_WHAT THE TASK REQUIRES_. Copy out the lines of the records word for word, from the line with "order: Nemaliales" up to and including the line with "name author: Cogn.".

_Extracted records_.
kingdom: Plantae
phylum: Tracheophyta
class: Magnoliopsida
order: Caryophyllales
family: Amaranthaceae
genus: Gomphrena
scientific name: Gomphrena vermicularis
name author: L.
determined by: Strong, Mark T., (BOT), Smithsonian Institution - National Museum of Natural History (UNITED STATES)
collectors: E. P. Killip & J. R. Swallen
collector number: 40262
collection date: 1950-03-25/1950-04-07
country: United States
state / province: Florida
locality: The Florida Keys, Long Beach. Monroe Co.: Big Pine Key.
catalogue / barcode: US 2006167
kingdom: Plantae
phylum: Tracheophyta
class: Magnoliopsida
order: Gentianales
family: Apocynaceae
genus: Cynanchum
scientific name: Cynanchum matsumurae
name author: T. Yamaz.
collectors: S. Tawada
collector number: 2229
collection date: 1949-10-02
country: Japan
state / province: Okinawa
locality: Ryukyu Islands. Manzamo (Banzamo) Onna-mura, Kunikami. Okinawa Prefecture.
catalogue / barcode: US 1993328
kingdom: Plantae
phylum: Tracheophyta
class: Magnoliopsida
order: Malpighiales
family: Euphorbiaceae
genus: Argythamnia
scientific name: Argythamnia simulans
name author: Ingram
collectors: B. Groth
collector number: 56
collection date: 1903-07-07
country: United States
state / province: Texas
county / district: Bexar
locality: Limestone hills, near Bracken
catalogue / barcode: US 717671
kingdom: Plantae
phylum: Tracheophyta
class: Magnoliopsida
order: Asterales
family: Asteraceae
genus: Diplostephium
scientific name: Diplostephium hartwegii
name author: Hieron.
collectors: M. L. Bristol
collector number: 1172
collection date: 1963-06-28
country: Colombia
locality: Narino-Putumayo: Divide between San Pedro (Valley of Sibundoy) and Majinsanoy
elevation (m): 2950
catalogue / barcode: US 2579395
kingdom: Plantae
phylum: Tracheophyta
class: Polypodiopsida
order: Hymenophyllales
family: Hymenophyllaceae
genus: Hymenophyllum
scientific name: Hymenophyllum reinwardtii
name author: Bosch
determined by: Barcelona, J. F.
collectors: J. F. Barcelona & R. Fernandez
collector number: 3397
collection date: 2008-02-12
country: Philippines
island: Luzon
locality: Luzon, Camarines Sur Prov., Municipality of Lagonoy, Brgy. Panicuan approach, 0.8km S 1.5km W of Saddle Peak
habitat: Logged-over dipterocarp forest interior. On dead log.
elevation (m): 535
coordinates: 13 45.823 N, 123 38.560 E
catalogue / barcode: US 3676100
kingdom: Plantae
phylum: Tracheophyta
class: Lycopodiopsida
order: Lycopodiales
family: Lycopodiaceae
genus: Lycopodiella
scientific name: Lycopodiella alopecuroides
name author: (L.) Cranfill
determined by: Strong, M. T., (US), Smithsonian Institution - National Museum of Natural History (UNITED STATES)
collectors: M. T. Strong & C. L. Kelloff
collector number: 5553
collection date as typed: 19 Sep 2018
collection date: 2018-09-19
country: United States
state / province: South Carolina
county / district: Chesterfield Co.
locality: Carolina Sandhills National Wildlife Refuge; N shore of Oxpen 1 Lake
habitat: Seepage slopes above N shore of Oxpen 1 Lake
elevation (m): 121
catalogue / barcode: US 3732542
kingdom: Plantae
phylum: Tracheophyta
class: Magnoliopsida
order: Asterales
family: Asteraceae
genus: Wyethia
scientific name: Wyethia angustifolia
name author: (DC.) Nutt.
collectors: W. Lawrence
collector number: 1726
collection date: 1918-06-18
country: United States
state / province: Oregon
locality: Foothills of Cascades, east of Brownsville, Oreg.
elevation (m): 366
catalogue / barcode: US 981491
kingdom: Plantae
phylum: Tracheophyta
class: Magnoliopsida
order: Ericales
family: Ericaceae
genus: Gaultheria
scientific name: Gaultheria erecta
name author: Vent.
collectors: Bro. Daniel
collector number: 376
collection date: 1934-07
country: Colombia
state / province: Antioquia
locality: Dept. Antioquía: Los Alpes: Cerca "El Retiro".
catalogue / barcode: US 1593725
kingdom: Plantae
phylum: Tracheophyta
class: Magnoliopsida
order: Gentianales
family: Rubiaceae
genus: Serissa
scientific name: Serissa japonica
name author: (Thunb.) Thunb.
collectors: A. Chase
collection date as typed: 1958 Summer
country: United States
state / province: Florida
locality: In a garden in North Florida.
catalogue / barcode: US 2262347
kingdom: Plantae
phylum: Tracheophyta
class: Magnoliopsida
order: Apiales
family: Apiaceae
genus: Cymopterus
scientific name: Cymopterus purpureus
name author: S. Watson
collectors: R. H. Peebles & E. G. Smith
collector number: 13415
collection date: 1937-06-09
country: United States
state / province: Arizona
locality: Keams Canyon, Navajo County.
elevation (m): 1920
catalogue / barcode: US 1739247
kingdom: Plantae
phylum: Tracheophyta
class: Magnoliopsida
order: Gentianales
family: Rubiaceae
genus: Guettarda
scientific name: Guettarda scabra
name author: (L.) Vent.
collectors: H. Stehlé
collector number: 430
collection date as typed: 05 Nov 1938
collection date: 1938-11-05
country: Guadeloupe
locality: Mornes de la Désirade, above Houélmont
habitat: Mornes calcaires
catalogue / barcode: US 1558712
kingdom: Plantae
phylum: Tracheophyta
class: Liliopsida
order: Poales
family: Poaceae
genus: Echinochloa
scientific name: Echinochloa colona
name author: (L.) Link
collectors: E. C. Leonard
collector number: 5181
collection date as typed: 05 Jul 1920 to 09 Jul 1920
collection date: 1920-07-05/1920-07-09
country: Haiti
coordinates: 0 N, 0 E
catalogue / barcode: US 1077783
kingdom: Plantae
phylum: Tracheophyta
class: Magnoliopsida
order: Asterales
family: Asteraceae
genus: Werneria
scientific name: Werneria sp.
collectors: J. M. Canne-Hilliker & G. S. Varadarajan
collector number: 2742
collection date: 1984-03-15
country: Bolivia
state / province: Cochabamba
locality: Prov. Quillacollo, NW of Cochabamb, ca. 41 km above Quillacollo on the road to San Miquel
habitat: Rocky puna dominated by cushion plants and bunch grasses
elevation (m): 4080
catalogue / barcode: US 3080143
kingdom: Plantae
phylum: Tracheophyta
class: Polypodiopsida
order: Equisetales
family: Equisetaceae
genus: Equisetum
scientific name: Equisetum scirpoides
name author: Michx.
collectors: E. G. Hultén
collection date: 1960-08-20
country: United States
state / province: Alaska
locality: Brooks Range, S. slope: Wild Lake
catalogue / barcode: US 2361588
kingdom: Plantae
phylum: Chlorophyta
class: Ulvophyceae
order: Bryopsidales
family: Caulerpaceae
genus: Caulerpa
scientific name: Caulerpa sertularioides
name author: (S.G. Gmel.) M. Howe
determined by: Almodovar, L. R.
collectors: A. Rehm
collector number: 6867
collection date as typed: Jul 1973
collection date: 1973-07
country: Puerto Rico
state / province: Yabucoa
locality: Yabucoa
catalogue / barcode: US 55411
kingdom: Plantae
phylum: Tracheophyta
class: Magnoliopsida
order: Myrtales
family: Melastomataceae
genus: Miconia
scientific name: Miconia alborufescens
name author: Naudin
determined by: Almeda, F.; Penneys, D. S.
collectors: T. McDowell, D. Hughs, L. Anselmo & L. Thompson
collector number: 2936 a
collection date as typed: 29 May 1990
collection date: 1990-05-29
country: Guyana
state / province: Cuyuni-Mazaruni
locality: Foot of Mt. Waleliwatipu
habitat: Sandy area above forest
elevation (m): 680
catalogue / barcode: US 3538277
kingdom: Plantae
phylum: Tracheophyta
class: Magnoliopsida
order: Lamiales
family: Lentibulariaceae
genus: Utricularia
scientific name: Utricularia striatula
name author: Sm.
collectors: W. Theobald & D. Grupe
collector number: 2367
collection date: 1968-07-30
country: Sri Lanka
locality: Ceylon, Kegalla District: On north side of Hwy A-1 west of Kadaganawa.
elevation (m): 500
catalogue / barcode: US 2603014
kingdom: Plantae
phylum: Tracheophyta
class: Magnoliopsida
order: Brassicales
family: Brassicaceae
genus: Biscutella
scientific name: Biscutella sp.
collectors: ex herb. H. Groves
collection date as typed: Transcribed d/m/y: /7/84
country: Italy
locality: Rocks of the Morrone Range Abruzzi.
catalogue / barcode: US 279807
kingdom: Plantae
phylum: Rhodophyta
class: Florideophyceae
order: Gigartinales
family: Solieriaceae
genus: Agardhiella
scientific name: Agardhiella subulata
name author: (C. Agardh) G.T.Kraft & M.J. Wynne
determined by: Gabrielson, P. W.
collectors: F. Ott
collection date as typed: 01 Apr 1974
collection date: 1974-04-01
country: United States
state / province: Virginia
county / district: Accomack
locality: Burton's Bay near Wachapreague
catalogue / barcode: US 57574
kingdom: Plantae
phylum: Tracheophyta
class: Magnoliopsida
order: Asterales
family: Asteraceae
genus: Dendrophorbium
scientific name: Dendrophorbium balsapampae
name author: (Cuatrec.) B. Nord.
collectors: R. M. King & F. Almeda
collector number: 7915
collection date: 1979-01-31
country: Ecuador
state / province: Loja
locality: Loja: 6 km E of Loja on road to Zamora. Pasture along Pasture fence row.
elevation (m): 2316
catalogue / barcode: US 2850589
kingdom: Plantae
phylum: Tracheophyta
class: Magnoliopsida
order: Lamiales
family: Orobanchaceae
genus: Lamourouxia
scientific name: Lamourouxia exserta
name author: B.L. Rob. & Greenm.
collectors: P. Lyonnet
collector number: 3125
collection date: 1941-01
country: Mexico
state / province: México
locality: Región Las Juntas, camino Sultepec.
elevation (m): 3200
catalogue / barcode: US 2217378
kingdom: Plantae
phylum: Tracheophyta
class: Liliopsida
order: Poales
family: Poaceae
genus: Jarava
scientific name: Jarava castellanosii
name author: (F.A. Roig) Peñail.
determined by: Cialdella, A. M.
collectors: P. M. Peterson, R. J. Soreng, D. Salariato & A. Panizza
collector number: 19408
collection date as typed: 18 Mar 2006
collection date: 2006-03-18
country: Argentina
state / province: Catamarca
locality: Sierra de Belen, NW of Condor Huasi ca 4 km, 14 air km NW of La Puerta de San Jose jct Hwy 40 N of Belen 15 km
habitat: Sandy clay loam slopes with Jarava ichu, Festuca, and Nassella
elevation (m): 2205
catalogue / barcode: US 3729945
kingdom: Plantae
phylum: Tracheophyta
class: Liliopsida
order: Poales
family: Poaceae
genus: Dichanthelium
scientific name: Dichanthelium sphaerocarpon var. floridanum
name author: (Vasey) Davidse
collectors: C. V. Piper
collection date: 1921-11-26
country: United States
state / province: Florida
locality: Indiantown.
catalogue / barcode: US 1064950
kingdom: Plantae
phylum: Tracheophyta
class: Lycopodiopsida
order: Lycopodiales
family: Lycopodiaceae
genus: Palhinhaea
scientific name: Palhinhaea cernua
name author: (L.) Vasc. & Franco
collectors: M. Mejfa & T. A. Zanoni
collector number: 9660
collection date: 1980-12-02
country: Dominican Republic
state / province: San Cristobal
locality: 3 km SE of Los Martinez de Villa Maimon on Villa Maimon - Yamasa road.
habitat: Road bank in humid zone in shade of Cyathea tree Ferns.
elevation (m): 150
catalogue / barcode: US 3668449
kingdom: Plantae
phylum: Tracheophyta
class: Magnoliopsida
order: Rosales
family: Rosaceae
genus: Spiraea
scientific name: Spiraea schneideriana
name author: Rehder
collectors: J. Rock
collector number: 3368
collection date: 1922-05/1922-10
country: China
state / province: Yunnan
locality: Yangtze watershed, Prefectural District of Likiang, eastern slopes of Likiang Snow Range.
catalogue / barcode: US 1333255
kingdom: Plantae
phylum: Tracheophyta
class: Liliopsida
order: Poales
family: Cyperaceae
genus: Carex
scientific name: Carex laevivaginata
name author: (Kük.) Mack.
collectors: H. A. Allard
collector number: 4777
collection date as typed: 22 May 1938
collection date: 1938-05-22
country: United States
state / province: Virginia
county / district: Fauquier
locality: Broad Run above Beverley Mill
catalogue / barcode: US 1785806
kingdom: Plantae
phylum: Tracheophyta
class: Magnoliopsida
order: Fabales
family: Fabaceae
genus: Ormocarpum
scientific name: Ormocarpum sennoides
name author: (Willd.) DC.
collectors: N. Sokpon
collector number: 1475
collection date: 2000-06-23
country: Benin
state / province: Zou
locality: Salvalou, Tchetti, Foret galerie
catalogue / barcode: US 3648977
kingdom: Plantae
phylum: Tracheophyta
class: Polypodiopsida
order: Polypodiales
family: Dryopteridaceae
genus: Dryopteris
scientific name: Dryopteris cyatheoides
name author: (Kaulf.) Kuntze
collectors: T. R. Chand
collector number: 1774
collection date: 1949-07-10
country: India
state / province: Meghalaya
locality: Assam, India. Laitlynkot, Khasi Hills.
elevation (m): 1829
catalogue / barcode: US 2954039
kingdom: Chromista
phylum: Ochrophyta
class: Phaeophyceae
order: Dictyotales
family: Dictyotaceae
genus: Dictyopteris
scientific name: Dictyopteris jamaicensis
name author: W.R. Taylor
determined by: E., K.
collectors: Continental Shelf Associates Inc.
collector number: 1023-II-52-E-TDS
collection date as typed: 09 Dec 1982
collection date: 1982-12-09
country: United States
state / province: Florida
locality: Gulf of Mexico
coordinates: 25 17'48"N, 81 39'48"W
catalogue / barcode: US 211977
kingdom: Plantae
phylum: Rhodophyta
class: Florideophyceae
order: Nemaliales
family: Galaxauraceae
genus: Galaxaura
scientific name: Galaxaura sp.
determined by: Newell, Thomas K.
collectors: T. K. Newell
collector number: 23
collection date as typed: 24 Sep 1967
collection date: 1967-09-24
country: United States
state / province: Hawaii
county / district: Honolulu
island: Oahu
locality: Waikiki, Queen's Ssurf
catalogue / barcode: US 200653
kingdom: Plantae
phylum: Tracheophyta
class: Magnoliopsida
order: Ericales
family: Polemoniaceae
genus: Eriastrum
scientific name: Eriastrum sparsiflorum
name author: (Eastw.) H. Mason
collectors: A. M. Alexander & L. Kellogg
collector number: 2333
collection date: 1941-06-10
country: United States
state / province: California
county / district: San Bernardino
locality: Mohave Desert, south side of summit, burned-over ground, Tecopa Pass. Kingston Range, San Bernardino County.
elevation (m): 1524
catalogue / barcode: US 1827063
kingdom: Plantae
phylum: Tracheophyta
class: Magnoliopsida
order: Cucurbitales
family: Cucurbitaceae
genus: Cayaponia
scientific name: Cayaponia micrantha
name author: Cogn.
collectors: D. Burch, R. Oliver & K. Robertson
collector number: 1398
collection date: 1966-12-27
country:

_WRITTEN ANSWER_.
order: Nemaliales
family: Galaxauraceae
genus: Galaxaura
scientific name: Galaxaura sp.
determined by: Newell, Thomas K.
collectors: T. K. Newell
collector number: 23
collection date as typed: 24 Sep 1967
collection date: 1967-09-24
country: United States
state / province: Hawaii
county / district: Honolulu
island: Oahu
locality: Waikiki, Queen's Ssurf
catalogue / barcode: US 200653
kingdom: Plantae
phylum: Tracheophyta
class: Magnoliopsida
order: Ericales
family: Polemoniaceae
genus: Eriastrum
scientific name: Eriastrum sparsiflorum
name author: (Eastw.) H. Mason
collectors: A. M. Alexander & L. Kellogg
collector number: 2333
collection date: 1941-06-10
country: United States
state / province: California
county / district: San Bernardino
locality: Mohave Desert, south side of summit, burned-over ground, Tecopa Pass. Kingston Range, San Bernardino County.
elevation (m): 1524
catalogue / barcode: US 1827063
kingdom: Plantae
phylum: Tracheophyta
class: Magnoliopsida
order: Cucurbitales
family: Cucurbitaceae
genus: Cayaponia
scientific name: Cayaponia micrantha
name author: Cogn.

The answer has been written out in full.